··· Given information

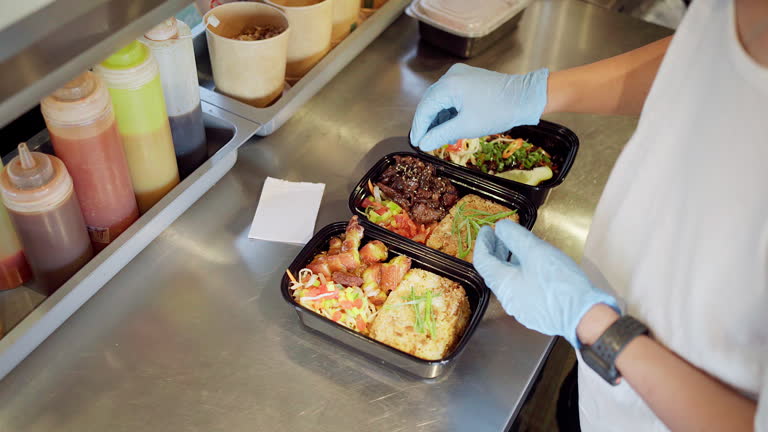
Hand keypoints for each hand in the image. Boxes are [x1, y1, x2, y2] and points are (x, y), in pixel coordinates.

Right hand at [409, 64, 548, 150]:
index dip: (419, 128)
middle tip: (424, 142)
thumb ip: (440, 135)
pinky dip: (449, 111)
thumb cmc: (499, 110)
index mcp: (449, 85)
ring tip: (438, 137)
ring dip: (438, 118)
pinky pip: (451, 96)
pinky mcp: (468, 79)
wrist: (525, 97)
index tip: (415, 143)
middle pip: (430, 102)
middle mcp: (451, 76)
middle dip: (427, 123)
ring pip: (440, 100)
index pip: (425, 108)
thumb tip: (423, 144)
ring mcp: (460, 75)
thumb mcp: (466, 127)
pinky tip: (450, 126)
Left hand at [473, 220, 617, 346]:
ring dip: (509, 262)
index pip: (482, 261)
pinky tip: (533, 267)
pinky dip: (520, 274)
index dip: (482, 242)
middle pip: (494, 271)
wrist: (584, 315)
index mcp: (503, 285)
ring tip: (517, 247)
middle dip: (495, 251)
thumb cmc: (558, 281)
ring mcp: (521, 309)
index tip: (486, 229)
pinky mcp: (535, 314)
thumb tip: (500, 228)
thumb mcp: (536, 251)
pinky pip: (521, 290)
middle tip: (500, 235)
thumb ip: (515, 237)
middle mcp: (507, 300)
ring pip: (508, 281)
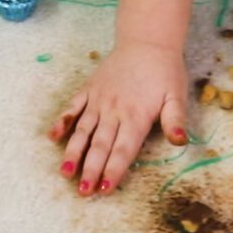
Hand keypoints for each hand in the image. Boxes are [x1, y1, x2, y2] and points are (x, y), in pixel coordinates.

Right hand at [49, 40, 188, 196]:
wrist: (147, 41)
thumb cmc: (165, 71)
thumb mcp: (177, 96)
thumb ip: (175, 120)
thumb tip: (180, 142)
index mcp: (136, 116)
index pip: (123, 150)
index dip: (114, 170)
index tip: (104, 189)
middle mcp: (114, 111)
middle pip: (100, 145)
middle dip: (91, 170)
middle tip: (83, 192)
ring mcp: (99, 100)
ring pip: (83, 131)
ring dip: (73, 152)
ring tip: (64, 173)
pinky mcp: (90, 89)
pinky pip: (73, 108)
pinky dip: (62, 122)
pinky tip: (52, 137)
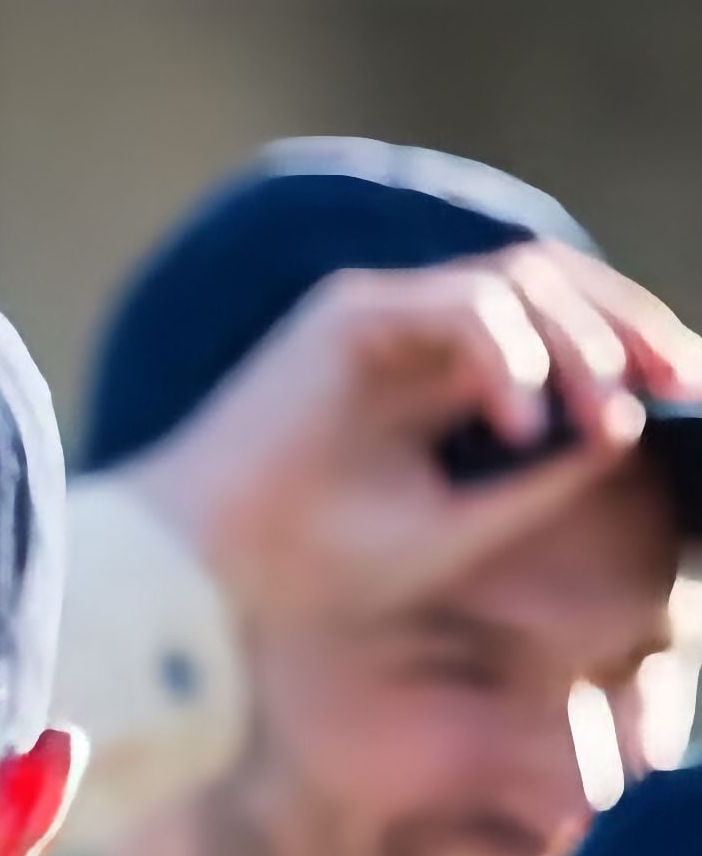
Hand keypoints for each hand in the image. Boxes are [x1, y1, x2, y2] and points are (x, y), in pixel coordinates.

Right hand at [106, 242, 701, 629]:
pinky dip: (509, 353)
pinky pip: (460, 305)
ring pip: (518, 279)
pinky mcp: (347, 319)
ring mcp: (379, 321)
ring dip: (581, 338)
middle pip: (552, 284)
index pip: (557, 328)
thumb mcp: (457, 524)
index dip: (631, 352)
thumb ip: (536, 476)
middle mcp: (411, 335)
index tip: (687, 399)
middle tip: (680, 385)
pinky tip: (523, 417)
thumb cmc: (308, 565)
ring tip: (601, 413)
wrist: (203, 576)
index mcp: (436, 378)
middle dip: (631, 327)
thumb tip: (625, 428)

······

• **Required work**: Restate the listing word for word. Pictures do not belong in the copy.

• **Problem solution**:
Hand keypoints for each hand in the image. Boxes are [x1, y1, x2, y2] and points are (x, y), in pixel coordinates.

Right hand at [409, 64, 548, 150]:
index dip: (419, 128)
middle tip: (424, 142)
thumb ip: (440, 135)
pinky dip: (449, 111)
thumb cmc: (499, 110)
index mcp: (449, 85)
ring tip: (438, 137)
ring dip: (438, 118)
pinky pip: (451, 96)
pinky mcp: (468, 79)
wrist: (525, 97)
index tip: (415, 143)
middle pip: (430, 102)
middle mcp: (451, 76)
middle dip: (427, 123)
ring pip: (440, 100)
index pip: (425, 108)
thumb tip: (423, 144)
ring mcp: (460, 75)
thumb mcp: (466, 127)
pinky tip: (450, 126)
Left hand at [473, 220, 617, 346]:
ring dip: (509, 262)
index pip: (482, 261)
pinky tip: (533, 267)
pinky dip: (520, 274)
index dip: (482, 242)
middle pip: (494, 271)
wrist: (584, 315)
index mcp: (503, 285)
ring tip: (517, 247)
middle dip: (495, 251)
thumb cmc: (558, 281)
ring mcp: (521, 309)
index tip: (486, 229)
pinky mcp: (535, 314)
thumb tip: (500, 228)
thumb mcp: (536, 251)
pinky pip: (521, 290)
middle tip: (500, 235)
thumb ip: (515, 237)
middle mcp: (507, 300)
ring pip: (508, 281)
Hand keypoints for each hand in the image. Boxes are [x1, y1, x2, y2] and points are (x, y), in pixel coordinates.

Right hand at [49, 40, 188, 196]:
wrist: (147, 41)
thumb cmc: (165, 71)
thumb mcp: (177, 96)
thumb ip: (175, 120)
thumb tip: (180, 142)
index mcp: (136, 116)
index pip: (123, 150)
index dip: (114, 170)
index tip: (104, 189)
middle mcp: (114, 111)
middle pip: (100, 145)
middle dip: (91, 170)
middle tip: (83, 192)
ring mcp: (99, 100)
ring pip: (83, 131)
ring dip: (73, 152)
ring tip: (64, 173)
pinky mcp: (90, 89)
pinky pip: (73, 108)
pinky dip: (62, 122)
pinky tip: (52, 137)
Hand keypoints for each hand in the image. Boxes are [x1, y1, x2, y2] and points are (x, y), in pixel coordinates.

Right hand at [106, 242, 701, 629]:
pinky dip: (509, 353)
pinky pip: (460, 305)
ring pip: (518, 279)
pinky mcp: (347, 319)
ring mcp: (379, 321)
ring dip: (581, 338)
middle pip: (552, 284)
index pip: (557, 328)
thumb mcp: (457, 524)
index dip: (631, 352)
thumb ip: (536, 476)
middle mcp: (411, 335)
index tip: (687, 399)
middle tip: (680, 385)
pinky tip: (523, 417)
thumb cmc: (308, 565)
ring tip: (601, 413)
wrist: (203, 576)
index mcp: (436, 378)
middle dip: (631, 327)
thumb tip: (625, 428)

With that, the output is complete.